# English or Euro BB?



## Flat tyres (Nov 6, 2006)

When ordering Profile cranks for a MTB, do I get the english or euro BB? Are they the same?
Thanks in advance!!:thumbsup:


----------



## terrible (Jun 25, 2007)

Euro, always euro for any mtb application.


----------



## Flat tyres (Nov 6, 2006)

This is whats confusing me:

http://www.bti-usa.com/public/manufacturer/PF/CB/PF321?page=1#PF321


----------



## lelebebbel (Jan 31, 2005)

"english or euro" does not make sense. It's the same thing.

England is part of Europe. And english threading means BSA (British Small Arms standard) threading, which is also called "Euro BB", and that's what you need for any mountainbike frame.

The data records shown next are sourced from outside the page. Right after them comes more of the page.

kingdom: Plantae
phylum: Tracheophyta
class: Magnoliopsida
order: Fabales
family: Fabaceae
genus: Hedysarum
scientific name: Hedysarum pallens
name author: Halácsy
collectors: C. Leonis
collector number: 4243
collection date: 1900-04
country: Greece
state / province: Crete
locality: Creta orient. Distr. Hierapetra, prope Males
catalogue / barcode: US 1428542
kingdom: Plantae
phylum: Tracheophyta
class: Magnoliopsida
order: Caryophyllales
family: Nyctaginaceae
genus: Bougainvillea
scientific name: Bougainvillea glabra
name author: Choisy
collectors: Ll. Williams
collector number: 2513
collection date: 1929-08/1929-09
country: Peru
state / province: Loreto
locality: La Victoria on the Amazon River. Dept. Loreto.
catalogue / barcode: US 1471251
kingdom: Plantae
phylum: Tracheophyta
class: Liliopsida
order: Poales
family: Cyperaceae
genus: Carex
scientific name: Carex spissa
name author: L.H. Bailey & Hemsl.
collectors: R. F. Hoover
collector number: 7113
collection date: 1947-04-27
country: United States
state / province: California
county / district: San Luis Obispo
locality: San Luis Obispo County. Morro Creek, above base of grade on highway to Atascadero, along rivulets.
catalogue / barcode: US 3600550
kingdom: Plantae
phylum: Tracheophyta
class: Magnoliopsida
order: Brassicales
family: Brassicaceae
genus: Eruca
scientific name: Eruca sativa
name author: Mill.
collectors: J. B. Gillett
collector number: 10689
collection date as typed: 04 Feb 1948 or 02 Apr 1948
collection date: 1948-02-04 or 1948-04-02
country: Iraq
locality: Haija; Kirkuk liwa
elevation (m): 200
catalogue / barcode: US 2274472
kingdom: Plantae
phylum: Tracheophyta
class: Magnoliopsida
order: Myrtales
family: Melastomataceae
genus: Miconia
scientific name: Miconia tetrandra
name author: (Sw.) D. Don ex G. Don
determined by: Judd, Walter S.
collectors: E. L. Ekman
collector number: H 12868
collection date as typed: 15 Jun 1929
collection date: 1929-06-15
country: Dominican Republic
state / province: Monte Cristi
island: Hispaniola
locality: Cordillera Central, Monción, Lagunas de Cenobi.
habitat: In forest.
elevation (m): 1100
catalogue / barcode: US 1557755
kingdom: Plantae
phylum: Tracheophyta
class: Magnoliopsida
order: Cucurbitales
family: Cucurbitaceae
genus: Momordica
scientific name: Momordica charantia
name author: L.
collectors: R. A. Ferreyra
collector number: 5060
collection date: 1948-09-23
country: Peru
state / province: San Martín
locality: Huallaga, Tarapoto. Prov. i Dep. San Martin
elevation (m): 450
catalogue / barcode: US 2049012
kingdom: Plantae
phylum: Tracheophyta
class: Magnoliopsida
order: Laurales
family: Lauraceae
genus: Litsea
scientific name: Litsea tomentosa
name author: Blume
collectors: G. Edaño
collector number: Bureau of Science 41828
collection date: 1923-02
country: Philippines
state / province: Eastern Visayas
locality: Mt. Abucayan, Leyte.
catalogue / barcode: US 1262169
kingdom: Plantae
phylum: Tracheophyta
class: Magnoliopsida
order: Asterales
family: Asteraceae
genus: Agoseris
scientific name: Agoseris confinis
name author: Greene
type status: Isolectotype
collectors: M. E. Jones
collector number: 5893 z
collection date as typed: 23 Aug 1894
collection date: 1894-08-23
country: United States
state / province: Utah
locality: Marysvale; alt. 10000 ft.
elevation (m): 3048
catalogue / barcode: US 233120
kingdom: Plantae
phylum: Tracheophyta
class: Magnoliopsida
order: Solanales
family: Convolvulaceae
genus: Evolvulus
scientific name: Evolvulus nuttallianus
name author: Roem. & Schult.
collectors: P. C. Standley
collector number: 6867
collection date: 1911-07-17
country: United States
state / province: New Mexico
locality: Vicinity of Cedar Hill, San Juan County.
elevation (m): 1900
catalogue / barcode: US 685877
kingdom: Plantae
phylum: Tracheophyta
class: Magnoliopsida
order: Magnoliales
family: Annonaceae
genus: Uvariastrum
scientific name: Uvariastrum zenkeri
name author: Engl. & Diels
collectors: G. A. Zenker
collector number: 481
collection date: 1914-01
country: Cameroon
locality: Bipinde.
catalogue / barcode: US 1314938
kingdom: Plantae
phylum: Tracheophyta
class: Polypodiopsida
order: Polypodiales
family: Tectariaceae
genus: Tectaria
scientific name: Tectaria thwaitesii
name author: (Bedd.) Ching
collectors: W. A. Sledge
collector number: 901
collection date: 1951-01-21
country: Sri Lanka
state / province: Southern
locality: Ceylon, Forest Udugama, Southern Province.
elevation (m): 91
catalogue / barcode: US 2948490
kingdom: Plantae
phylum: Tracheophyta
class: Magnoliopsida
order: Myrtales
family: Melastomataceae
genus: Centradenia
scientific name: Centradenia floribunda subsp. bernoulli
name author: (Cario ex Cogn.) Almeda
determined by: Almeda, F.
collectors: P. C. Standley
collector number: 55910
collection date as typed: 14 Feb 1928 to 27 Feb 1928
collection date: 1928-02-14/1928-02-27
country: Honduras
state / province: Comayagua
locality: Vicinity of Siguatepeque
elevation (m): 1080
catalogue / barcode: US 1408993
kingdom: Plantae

What you don't want is "US". Or spanish. Even though Spain is part of europe, too, which is where logic goes down the drain. But anyways, buy the english threaded version.


----------



## terrible (Jun 25, 2007)

> English thread cup cartridge bearing BB set included


There ya go. You'll have two threaded cups that go inside the bb shell and hold the bearings in place. Most "older" bmx bikes have the cups pressed in then the bearings pressed into that. With a profile setup for a mtb you thread the cups in and then slide the spindle in.


----------



## XSL_WiLL (Nov 2, 2004)

Mid and spanish are pressed. American is cups pressed into the frame. Euro is threaded. There are funky threads like Italian thread though.


----------